Le Hollande bashing est à la mode. Il fait même fureur.
Voulez-vous réconcilier un adorateur de Mélenchon, un suppôt de Marine Le Pen
et un attardé de l’UMP ? Rien de plus simple : évoquez seulement l’actuel
locataire de l’Élysée et commandez un semi-remorque de sucre pour le lui casser
sur le dos ; aussitôt vous verrez nos trois adversaires devenir les
meilleurs des amis et trinquer ensemble à sa destitution.
Eh bien moi, j’aimerais mettre un peu d’eau dans ce vin
auquel je trouve un goût de plus en plus vinaigré.
Bien sûr, je ne vais pas devenir un thuriféraire de François
Hollande ou des socialistes en général. Leur gouvernement est foireux et
inefficace. Sur la plupart des sujets, ils ne font rien. L’économie, en
particulier : la taxe à 75% sur les plus riches est morte, et on est en
train de l’enterrer à la va-vite ; ministres et députés s’acharnent à lécher
le cul du MEDEF, si fort qu’on va finir par croire qu’ils en aiment vraiment le
goût ; au milieu du tableau, le joyeux clown Montebourg fait rire la galerie
avec ses échecs à répétition, à tel point qu’il est en passe de devenir le personnage
le plus drôle des Guignols de l’info ; François Hollande enfin, le roi nu,
tondu, pelé, s’entête à perdre 3 points dans les sondages à chaque fois qu’il ouvre
la bouche.
Pareil sur l’écologie, alors que c’est le problème majeur aujourd’hui, avant même l’économie : rien,
soumission totale et absolue à la puissance industrielle et financière qui nous
lance dans le mur. Sur d’autres sujets, le PS au pouvoir fait pire que rien, il
fait mal. Parfois pire que le gouvernement précédent. Je l’ai déjà dénoncé ici même
à propos des Roms.

(Entrées de données enregistrées)

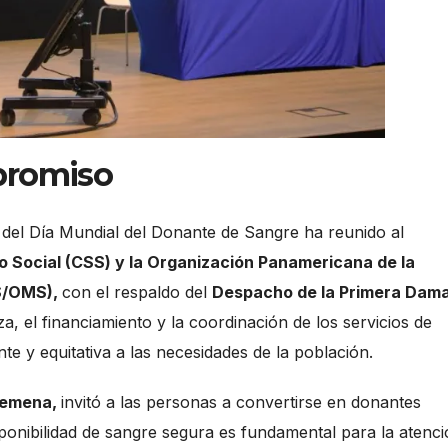
promiso
del Día Mundial del Donante de Sangre ha reunido al
ro Social (CSS) y la Organización Panamericana de la
PS/OMS),
con el respaldo del
Despacho de la Primera Dama
a, el financiamiento y la coordinación de los servicios de
e y equitativa a las necesidades de la población.
semena,
invitó a las personas a convertirse en donantes
sponibilidad de sangre segura es fundamental para la atenc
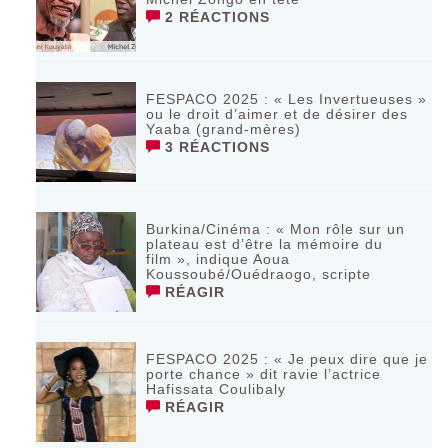
2 RÉACTIONS
FESPACO 2025 : « Les Invertueuses »
ou le droit d’aimer et de désirer des
Yaaba (grand-mères)
3 RÉACTIONS
Burkina/Cinéma : « Mon rôle sur un
plateau est d’être la mémoire du
film », indique Aoua
Koussoubé/Ouédraogo, scripte
RÉAGIR
FESPACO 2025 : « Je peux dire que je
porte chance » dit ravie l’actrice
Hafissata Coulibaly
RÉAGIR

# CONSIGNES:
1. Répondez à ces questions sur l'extrait consacré à François Hollande :
(a) Quel est le taux de la taxe sur les plus riches ?
(b) Combien de points François Hollande perd-il dans les sondages chaque fois qu'il ouvre la bouche ?
(c) À propos de qui le PS a-t-il déjà été dénoncé « ici même » ?
2. Dans l'extrait consacré à François Hollande, recopiez le passage qui commence par les mots « Le Hollande bashing » et se termine par « en plus vinaigré. », en y remplaçant « semi-remorque » par « camion ».
3. Poursuivez le texte sur François Hollande et le gouvernement socialiste à partir de sa dernière phrase.

# RÉSULTATS ATTENDUS:
1.
(a) 75 %.
(b) 3 points.
(c) À propos des Roms.

2.
Le Hollande bashing est à la mode. Il fait même fureur.
Voulez-vous réconcilier un adorateur de Mélenchon, un suppôt de Marine Le Pen
et un attardé de l’UMP ? Rien de plus simple : évoquez seulement l’actuel
locataire de l’Élysée et commandez un camion de sucre pour le lui casser
sur le dos ; aussitôt vous verrez nos trois adversaires devenir les
meilleurs des amis et trinquer ensemble à sa destitution.
Eh bien moi, j’aimerais mettre un peu d’eau dans ce vin
auquel je trouve un goût de plus en plus vinaigré.

3.
Et malgré ça, je persiste et signe : taper comme ça sur
le pouvoir ne mène pas à grand-chose, et ce pour trois raisons.
1. La première, c’est qu’on pouvait s’y attendre, à ce qu’il
ne fasse rien sur les vrais problèmes de notre temps. Ça aussi, je l’ai dit ici
même, le lendemain du second tour de la présidentielle : il n’allait rien
faire, parce qu’il n’y a rien à faire. Les problèmes actuels ne sont pas
circonstanciels ou conjoncturels, ils sont les produits de l’essence même de
notre système économique, ils lui sont absolument consubstantiels. On ne peut
donc pas les résoudre sans changer le Système. Et comment le changer ?
Certainement pas par une démocratie verrouillée pour ne jamais porter au
pouvoir que les partis du Système. À court terme, on pourrait envisager des
solutions confiscatoires comme des nationalisations massives sans contrepartie
financière, le gel des avoirs des plus riches au profit de l’État, mais même ça
ne nous sauverait sans doute pas, et ça signifierait la guerre civile. Bref, on
ne peut pas reprocher à Hollande de ne rien faire pour sauver l’économie, pas
plus qu’on ne peut reprocher à un éléphant de ne pas savoir grimper aux arbres et
sauter de branche en branche : il n’a ni la recette, ni les marges de manœuvre
pour agir efficacement.
2. La seconde, c’est que sur la seule chose qu’il peut
faire, à savoir les réformes sociétales qui ne coûtent rien, il agit. Il nous
fait le mariage et l’adoption pour les couples homosexuels, et je fais le pari
qu’il tiendra le coup, même face aux manifestations massives des opposants au
projet. On peut aussi assez raisonnablement espérer qu’il nous fera l’euthanasie,
même si c’est déjà moins sûr. Ce ne sont pas des réformes secondaires. Ce sont
d’importantes questions de principe qui changeront profondément la vie de
milliers de personnes et qui, à terme (et c’est bien le plus important), feront
évoluer les mentalités. Que les gens acceptent mieux la différence, qu’ils
apprennent un peu le respect de l’autre, ce n’est pas secondaire.
3. La troisième, c’est que ça mène à la victoire de l’extrême-droite.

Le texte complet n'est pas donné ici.